Cinq minutes plus tard, le vendeur revint vers elle. Agathe n’avait toujours pas choisi.
— Puis-je vous conseiller?
Après avoir jeté un dernier coup d’œil à la vitrine, Agathe se décida enfin:
— Euh…Je vais prendre le cœur brioché, crème van…
Elle n’eut pas le temps de finir sa phrase.
— Ah? le saint-Amour? Le grand succès de la maison! C’est un excellent choix!
Comme dans un film au ralenti, les yeux du vendeur croisèrent ceux d’Agathe qui venait de lever la tête et ne s’en détachèrent pas. Il n’y eut pas de coup de foudre spectaculaire dans la boulangerie, pas d’éclairs de lumière ou au café non plus. Le silence se fit entre ces deux-là qui se regardèrent et se reconnurent comme s’ils s’étaient toujours attendus. Ils se découvrirent sans se connaitre, s’attachant déjà irrémédiablement l’un à l’autre.
Derrière Agathe, les clients commençaient à s’impatienter.
C’est peut-être ça l’amour, pensa Agathe lorsque ses yeux croisèrent ceux du vendeur, cette sensation de fondre au soleil comme une crème vanille, de rougir comme une fraise de Plougastel, de s’affoler comme un cœur brioché. Ce soudain émoi de se dissoudre dans l’autre fut une découverte pour Agathe. Elle décida que le hasard avait bien du charme et se laissa porter par ses sentiments, elle qui en avait perdu l’habitude. Elle se troubla, frissonna, trémula, n’ayant jamais connu d’attachement envers une autre personne. Elle aimait ses parents puisqu’il le fallait bien. Ses collègues l’appréciaient. Elle s’en accommodait avec raison. Mais son cœur n’avait jamais battu sur un rythme différent de celui recommandé par la faculté de médecine.
Agathe fut donc totalement bouleversée et surtout incapable de détacher son regard des yeux bleus, verts, gris et clairs qui lui faisaient face. Elle y vit la petite lueur d’intérêt qui allait grandir pour devenir quelque chose qui ressemblerait à de l’amour si tout se passait bien.
Elle ressortit de la boutique avec deux saint-Amour posés dans une boite blanche, ornée d’un ruban rouge, affichant fièrement “Pâtisserie du hasard”.

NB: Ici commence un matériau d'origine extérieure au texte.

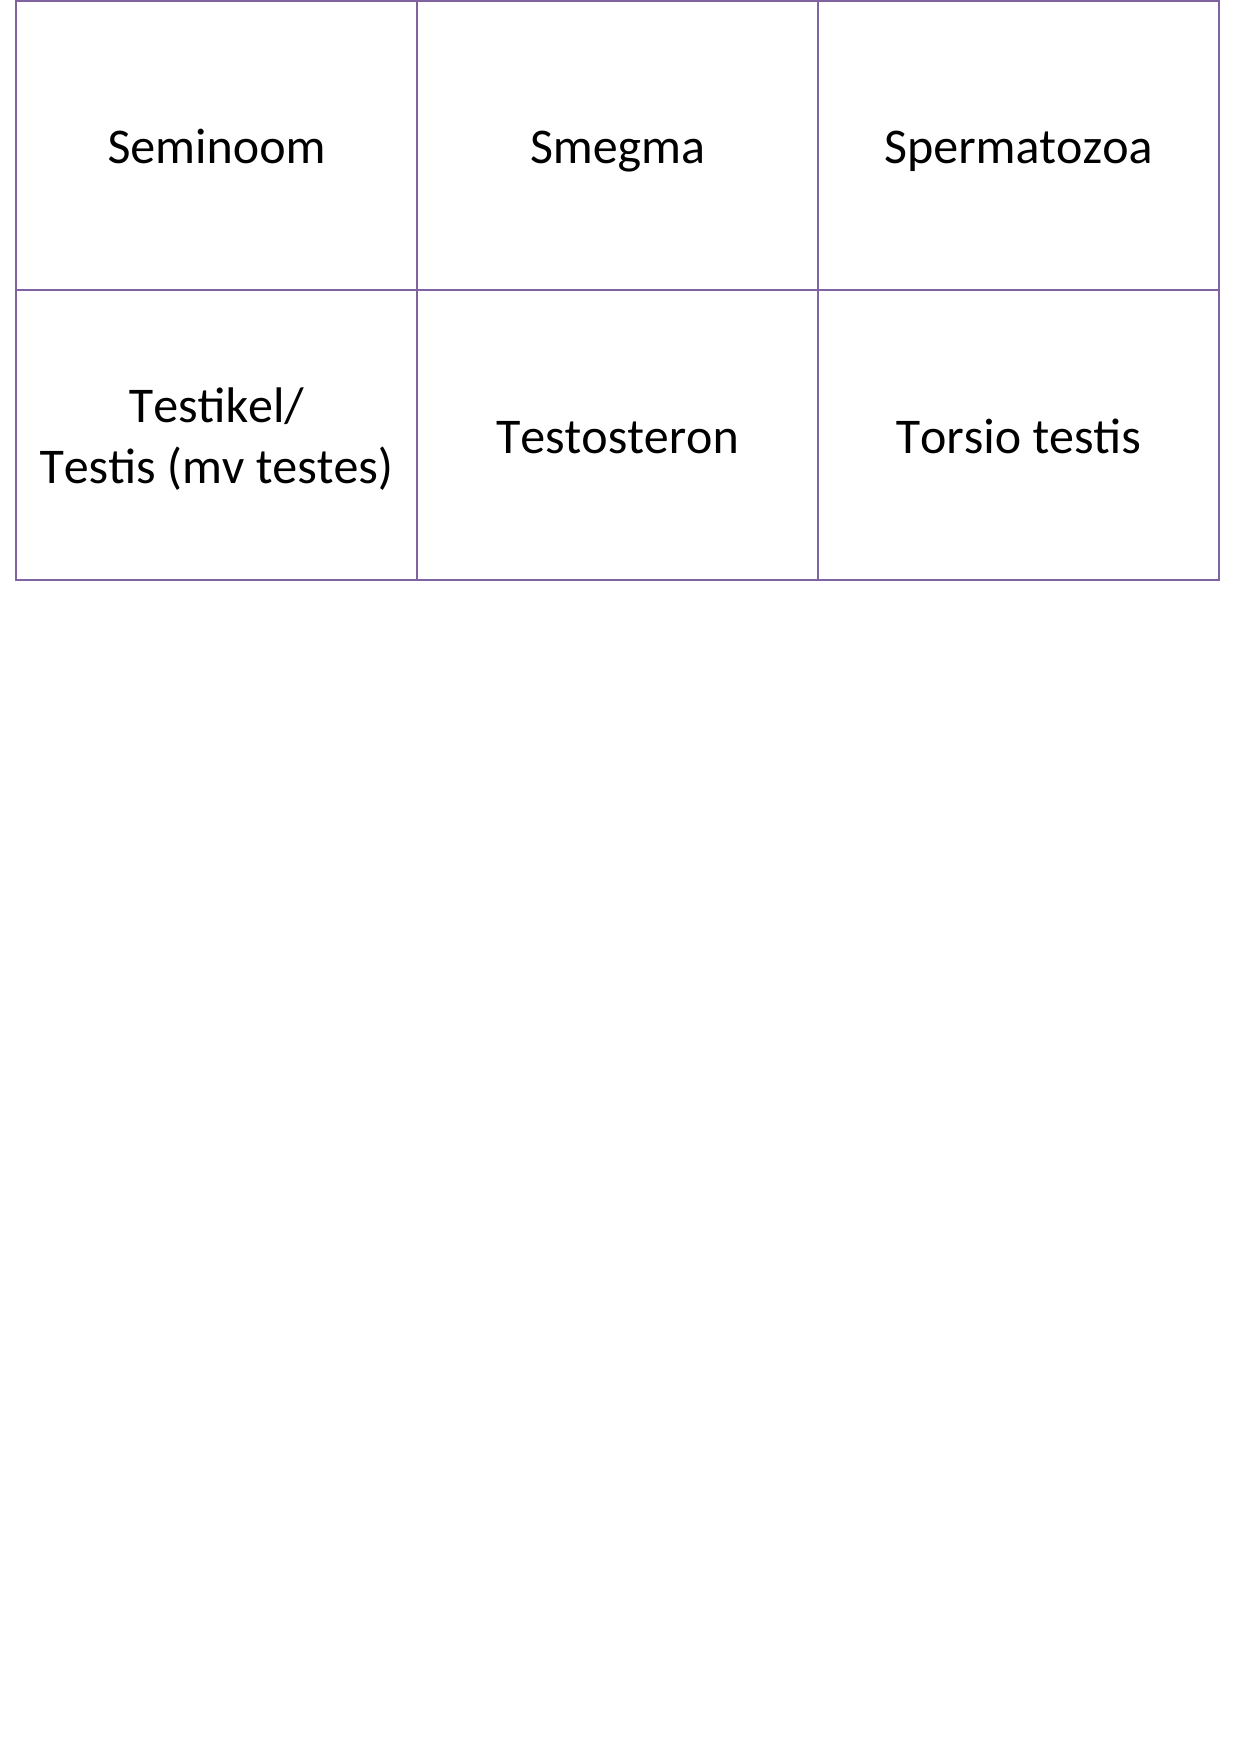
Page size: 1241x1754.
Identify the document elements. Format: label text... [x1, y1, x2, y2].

table_cell Spermatozoa [819, 2, 1218, 289]
table_cell Testosteron [418, 291, 817, 579]
table_cell Seminoom [17, 2, 416, 289]
table_cell Testikel/ Testis (mv testes) [17, 291, 416, 579]
table_cell Smegma [418, 2, 817, 289]
table_cell Torsio testis [819, 291, 1218, 579]
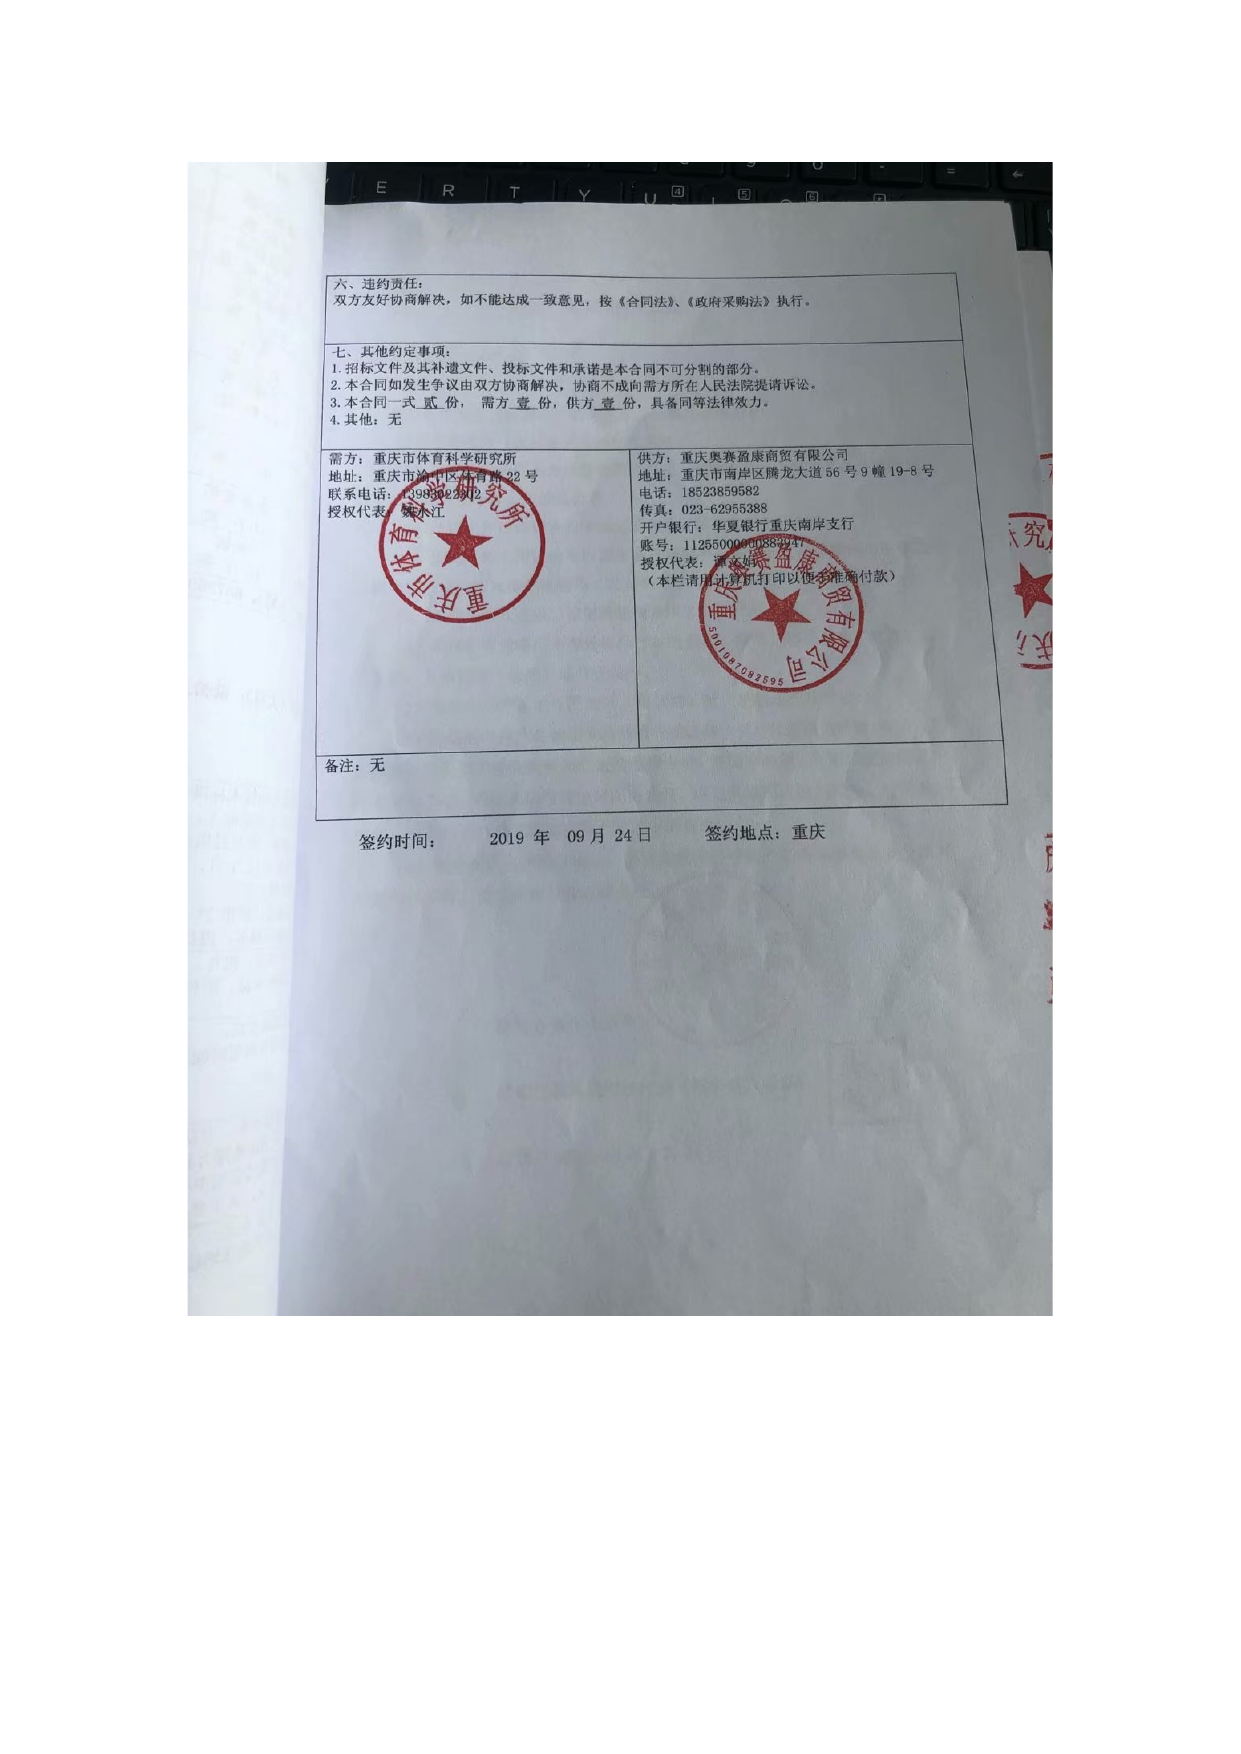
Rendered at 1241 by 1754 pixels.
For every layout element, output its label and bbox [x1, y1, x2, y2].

Agathe pensa que le hasard faisait décidément bien les choses. Le cabinet de Maitre Filou, son appartement du dixième arrondissement, le métro, la foule, son absence de chat, ses regrets et ses émotions lui parurent soudain très loin. Elle songea que la vie réserve des surprises, parfois de bonnes et qu’elle avait bien fait de suivre ses envies. Agathe sut alors que notre chemin de vie est jalonné de rencontres qui parfois peuvent en changer le cours. À chacun de choisir. Pour elle, il était temps de vivre. Elle le savait, le désirait, l’espérait et s’y sentait prête.
Assise sur le banc du square, perdue dans ses réflexions, Agathe attendait, à côté des deux saint-Amour qui surveillaient les alentours. Elle n’attendit pas longtemps.